Activities.
1. According to the exhibition text, what did Czene's earlier paintings include references to?
2. Output the exhibition text verbatim from "The works in" to "also less present.".
━━━━━ Extract provided
“Lying with one’s eyes closed is not sleeping. One can see with their eyes closed too; not the world around us but the one that appears in our minds,” says Márta Czene about the exhibition titled Eyes Closed, showcasing a selection of her most recent works. “When you look into yourself with your eyes closed, at the bottom of your thoughts you can see (blurred) images of things invisible to the naked eye.”
The works in INDA Gallery’s Project room show that a very consistent, carefully thought out and deeply sensitive artistic practice has organically developed into its next stage of experimenting, in a sense, a new phase. Czene’s earlier paintings were narrative experiments towards a painterly method with references to movie editing. This working method also included a storyboard-type system. In her new works, due perhaps partly to her new, more introverted lifestyle that came with childbirth and parenting, she has shifted from the narrative and film techniques. Her large canvases, as well as her photos and videos, have been more personal, even less directly narrative than those in her earlier practice. These works are based on much more free associations, and the strictness of form characterising Czene’s earlier works is also less present.
━━━━━━━━━━
━━━━━ Given entries
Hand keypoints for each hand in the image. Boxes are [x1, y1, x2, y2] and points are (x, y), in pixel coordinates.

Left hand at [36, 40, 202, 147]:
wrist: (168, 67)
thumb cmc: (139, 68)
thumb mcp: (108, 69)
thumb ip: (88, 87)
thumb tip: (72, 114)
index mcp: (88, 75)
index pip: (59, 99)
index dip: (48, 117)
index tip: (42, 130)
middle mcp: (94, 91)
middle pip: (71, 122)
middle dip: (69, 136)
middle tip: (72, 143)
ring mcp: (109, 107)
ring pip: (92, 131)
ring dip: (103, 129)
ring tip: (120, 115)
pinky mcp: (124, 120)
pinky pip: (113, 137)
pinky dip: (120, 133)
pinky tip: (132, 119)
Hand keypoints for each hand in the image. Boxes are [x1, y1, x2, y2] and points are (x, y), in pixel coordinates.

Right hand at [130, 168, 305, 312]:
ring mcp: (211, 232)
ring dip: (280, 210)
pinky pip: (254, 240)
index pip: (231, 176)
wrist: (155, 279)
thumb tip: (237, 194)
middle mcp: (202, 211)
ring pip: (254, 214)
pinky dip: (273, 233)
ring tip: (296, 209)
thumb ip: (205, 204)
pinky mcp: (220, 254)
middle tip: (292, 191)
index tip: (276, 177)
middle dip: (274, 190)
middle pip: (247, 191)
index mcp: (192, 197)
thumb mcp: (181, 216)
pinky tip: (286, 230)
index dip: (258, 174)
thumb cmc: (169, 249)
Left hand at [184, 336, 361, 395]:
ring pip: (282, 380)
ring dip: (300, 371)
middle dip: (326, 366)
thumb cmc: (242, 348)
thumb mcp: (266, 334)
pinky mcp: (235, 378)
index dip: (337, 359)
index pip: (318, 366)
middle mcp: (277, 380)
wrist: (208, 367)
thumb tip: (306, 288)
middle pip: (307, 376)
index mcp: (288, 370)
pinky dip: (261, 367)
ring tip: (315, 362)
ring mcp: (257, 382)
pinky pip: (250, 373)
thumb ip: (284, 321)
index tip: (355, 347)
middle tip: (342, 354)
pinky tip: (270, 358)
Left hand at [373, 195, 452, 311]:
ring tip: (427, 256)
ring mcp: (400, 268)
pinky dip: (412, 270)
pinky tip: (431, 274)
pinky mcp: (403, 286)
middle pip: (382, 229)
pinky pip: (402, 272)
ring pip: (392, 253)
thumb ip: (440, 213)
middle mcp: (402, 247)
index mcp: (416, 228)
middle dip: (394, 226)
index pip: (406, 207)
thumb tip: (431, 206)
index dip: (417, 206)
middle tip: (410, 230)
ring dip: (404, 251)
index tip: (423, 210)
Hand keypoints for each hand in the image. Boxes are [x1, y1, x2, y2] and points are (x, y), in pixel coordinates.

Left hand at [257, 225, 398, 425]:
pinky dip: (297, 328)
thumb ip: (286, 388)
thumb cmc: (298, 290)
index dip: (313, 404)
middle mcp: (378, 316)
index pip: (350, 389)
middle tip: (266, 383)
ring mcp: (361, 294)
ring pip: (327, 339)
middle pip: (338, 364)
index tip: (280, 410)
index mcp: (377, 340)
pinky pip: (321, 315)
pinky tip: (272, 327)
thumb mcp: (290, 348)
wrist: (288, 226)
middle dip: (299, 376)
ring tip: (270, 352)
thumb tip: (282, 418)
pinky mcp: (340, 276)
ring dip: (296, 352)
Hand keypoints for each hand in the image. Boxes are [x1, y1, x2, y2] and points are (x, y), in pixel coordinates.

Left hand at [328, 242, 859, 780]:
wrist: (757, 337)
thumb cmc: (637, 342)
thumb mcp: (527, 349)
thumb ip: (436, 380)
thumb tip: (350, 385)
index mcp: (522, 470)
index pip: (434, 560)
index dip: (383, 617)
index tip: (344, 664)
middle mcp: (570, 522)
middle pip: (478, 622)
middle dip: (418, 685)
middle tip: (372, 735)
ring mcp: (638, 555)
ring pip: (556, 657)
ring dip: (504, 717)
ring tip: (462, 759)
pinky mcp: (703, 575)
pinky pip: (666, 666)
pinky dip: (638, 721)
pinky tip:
━━━━━━━━━━
Answers for each item.
1. Movie editing.

2.
The works in INDA Gallery’s Project room show that a very consistent, carefully thought out and deeply sensitive artistic practice has organically developed into its next stage of experimenting, in a sense, a new phase. Czene’s earlier paintings were narrative experiments towards a painterly method with references to movie editing. This working method also included a storyboard-type system. In her new works, due perhaps partly to her new, more introverted lifestyle that came with childbirth and parenting, she has shifted from the narrative and film techniques. Her large canvases, as well as her photos and videos, have been more personal, even less directly narrative than those in her earlier practice. These works are based on much more free associations, and the strictness of form characterising Czene’s earlier works is also less present.